Author (year) without (year)

One of the things that has really been frustrating me (and I’m yet to find a sufficient solution for) is inserting possessive citations in endnote (i.e. Smith’s (2005) model of bla bla bla). Adding the 's in manually results in it being removed everytime the citations are updated. 

The solution suggested on various forums is to simply insert the year excluding the author and then type the author manually. This alternative is really not sufficient though because it then

  1. opens you up to potential spelling mistakes
  2. adds the extra decision of whether to compact long lists of authors into et al. or not
  3. removes the ability to automatically update the citations if you edit the reference in endnote or change your referencing style
  4. just generally defeats one of the main purposes of endnote (automate citations).

For this reason, I think the ability to add the author but exclude the year and exclude any brackets around the author would be incredibly useful. This way you can simply insert Smith as a citation, add the 's and then add the year as a citation, resulting in Smith’s (2005)…

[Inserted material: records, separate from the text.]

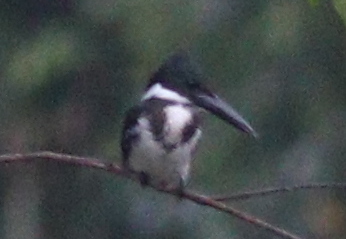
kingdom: Animalia
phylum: Chordata
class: Aves
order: Coraciiformes
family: Alcedinidae
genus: Chloroceryle
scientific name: Chloroceryle amazona
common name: Amazon kingfisher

This also would be useful for when you wish to exclude the year from a citation. For example, if you cite an author in a paragraph, various citations methods then suggest you should exclude the year when citing that paper throughout the rest of that paragraph. 

It seems strange that we have the option to insert “author (year)”, “(author)”, “(year)” but no “author” option. Perhaps I’m missing something

This problem is annoying enough for me that I would switch to a different citation software however, it seems none of them offer this option either.

The reason no one offers it, it because it is a very rare construction.  I for one, have never seen it used in that way (mind you - I am not a developer nor work for TR or Endnote).  It used to be you had to do the hide/type workaround for Author (Year) and the automation of that is a relatively recent addition to Endnote’s toolbox.

I guess if I were writing, I would just say “The XYZ model of Smith (2005) proposes …” but I then rarely use a construct where the Author is mentioned by name in the sentence at all.  

in the edit styles menu:

citations-> templates

there are two entries “citation” and “citation - author (year)”

You can change these, but then would lose the valuable and more common citation formats. 

Look at the line under “citation - author (year)”

The APA 6th looks like this:

Author (|Year|, p.^pp. Cited Pages|)

change it to:

Author’s (|Year|, p.^pp. Cited Pages|)

DONT COPY THE ABOVE, SOME SPECIAL CHARACTERS DID NOT TRANSFER, EDIT IN ENDNOTE

This will make alll entries in the possessive by adding 's after the last author’s name… not sure how it will look on “et alli” entries, probably “et alli’s”

Also, it is replacing the nominative case… sooo if you wanted to type something like

“when Simon Schuster (1999) wrote that, ‘blah blah I have a PhD blah blah’”

You can’t :confused: It will come out as “when Simon Schuster’s (1999) wrote…”

you know what would fix this type of problem for good?

allowing users to add more entries to the citations templates.